La delegazione è stata accolta dal vice presidente del Parlamento Europeo, Antonio Tajani, nell’ambito dei lavori di una sessione plenaria. 

Presente una rappresentanza di: Sessame, Vesime, Castelboglione, Monastero Bormida, Cessole, Castelnuovo Don Bosco, Montaldo Scarampi, Bruno, Moransengo, Roatto, Castagnole delle Lanze, Canelli, Roccaverano, San Giorgio Scarampi, Dusino San Michele, Loazzolo, Olmo Gentile, San Damiano e Asti.

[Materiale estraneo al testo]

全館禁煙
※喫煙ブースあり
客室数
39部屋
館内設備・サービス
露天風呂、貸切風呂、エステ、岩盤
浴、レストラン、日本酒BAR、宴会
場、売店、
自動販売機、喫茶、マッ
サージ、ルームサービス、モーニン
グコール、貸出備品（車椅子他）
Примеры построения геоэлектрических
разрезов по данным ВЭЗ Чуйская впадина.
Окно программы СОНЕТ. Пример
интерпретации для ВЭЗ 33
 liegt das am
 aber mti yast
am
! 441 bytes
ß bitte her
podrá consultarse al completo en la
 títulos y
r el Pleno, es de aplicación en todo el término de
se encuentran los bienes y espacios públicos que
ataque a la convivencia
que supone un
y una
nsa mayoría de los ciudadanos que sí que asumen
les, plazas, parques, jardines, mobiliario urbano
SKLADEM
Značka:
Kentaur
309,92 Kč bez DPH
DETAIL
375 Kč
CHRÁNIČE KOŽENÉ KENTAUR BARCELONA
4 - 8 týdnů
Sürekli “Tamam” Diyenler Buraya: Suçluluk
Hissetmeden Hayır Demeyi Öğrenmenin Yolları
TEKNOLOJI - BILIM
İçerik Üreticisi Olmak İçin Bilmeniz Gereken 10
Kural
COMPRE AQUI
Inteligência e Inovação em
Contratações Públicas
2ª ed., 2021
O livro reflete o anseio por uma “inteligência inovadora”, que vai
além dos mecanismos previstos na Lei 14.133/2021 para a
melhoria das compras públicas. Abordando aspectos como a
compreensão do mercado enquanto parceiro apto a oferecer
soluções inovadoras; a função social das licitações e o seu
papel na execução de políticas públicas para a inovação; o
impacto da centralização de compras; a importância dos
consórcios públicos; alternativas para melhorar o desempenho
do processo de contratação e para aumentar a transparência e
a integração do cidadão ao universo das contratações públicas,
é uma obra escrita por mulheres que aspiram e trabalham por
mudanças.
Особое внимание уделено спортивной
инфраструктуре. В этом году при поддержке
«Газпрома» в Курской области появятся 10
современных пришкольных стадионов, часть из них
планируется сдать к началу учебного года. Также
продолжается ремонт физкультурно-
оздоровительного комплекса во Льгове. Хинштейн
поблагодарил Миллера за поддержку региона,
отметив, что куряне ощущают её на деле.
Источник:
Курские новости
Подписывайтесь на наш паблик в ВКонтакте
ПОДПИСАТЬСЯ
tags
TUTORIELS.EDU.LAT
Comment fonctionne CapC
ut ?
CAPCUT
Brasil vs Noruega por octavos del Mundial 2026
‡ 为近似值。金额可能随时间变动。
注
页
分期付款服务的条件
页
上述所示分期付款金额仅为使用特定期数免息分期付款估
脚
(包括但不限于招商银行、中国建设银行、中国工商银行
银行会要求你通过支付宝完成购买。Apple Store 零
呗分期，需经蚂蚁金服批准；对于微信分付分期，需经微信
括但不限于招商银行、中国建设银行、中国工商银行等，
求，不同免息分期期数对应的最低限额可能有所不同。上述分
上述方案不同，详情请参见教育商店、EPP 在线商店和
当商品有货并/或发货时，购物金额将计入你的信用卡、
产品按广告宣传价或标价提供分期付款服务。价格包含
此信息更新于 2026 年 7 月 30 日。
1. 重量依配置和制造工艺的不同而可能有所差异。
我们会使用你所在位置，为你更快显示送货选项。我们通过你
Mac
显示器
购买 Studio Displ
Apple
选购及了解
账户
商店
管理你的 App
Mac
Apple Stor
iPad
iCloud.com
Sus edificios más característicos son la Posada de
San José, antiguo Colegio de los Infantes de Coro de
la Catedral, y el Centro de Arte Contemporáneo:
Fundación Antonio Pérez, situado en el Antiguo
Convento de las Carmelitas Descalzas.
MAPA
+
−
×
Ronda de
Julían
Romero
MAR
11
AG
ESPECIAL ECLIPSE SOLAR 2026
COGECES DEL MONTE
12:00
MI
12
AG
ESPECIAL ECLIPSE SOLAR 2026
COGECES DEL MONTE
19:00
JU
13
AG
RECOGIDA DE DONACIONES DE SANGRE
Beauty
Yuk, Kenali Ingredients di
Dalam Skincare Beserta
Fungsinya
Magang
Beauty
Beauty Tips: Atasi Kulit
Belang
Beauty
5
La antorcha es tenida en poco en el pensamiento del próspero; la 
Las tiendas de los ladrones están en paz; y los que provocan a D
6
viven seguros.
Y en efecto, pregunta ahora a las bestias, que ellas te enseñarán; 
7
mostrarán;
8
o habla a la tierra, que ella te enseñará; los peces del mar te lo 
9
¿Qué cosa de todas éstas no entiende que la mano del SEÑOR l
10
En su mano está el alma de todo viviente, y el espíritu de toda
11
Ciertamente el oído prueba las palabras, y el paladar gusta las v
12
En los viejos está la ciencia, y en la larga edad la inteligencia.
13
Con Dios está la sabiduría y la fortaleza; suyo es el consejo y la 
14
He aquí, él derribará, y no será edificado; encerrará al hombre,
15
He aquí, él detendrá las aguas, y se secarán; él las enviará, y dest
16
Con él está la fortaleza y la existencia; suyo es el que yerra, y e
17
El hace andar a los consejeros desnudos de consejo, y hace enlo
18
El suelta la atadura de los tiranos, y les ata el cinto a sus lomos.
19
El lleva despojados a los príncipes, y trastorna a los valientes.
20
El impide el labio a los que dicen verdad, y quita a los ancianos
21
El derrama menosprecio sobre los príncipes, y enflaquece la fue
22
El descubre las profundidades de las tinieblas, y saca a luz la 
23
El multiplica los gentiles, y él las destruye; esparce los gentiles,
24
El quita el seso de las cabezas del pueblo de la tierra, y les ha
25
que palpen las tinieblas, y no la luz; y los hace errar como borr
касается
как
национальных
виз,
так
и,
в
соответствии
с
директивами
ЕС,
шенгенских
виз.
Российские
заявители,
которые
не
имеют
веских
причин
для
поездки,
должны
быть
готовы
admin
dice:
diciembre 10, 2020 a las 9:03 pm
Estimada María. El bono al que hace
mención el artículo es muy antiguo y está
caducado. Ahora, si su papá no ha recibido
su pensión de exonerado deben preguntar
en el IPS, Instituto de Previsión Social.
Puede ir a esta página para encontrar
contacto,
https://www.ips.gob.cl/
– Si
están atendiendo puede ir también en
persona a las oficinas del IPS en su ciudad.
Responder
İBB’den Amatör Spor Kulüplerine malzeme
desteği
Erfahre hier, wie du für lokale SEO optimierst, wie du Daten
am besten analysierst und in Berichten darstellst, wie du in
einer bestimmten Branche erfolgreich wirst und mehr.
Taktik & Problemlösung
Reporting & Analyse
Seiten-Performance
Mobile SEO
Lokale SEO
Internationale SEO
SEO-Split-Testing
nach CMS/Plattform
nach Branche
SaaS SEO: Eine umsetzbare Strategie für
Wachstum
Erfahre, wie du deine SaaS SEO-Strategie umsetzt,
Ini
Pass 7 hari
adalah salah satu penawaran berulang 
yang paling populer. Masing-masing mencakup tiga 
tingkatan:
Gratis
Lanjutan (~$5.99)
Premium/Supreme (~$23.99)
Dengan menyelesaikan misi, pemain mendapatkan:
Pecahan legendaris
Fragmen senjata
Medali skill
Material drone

“I Comuni medio piccoli sono quelli che più pagano il taglio di risorse che arriva dallo Stato e dalla Regione. L’unico posto dove possiamo attingere è l’Europa, ma è una opportunità che non abbiamo mai sfruttato – sottolinea Alberto Cirio – Negli ultimi sette anni abbiamo restituito milioni di euro di fondi Ue messi a disposizione del nostro Paese, un’assurdità. Il budget che l’Unione ha assegnato all’Italia fino al 2020 è di circa 31 miliardi di euro: dobbiamo imparare ad usarlo. Questo è lo scopo dei corsi che sto organizzando qui a Bruxelles. Sapere è potere, ed è fondamentale trasferire questa consapevolezza al nostro territorio”.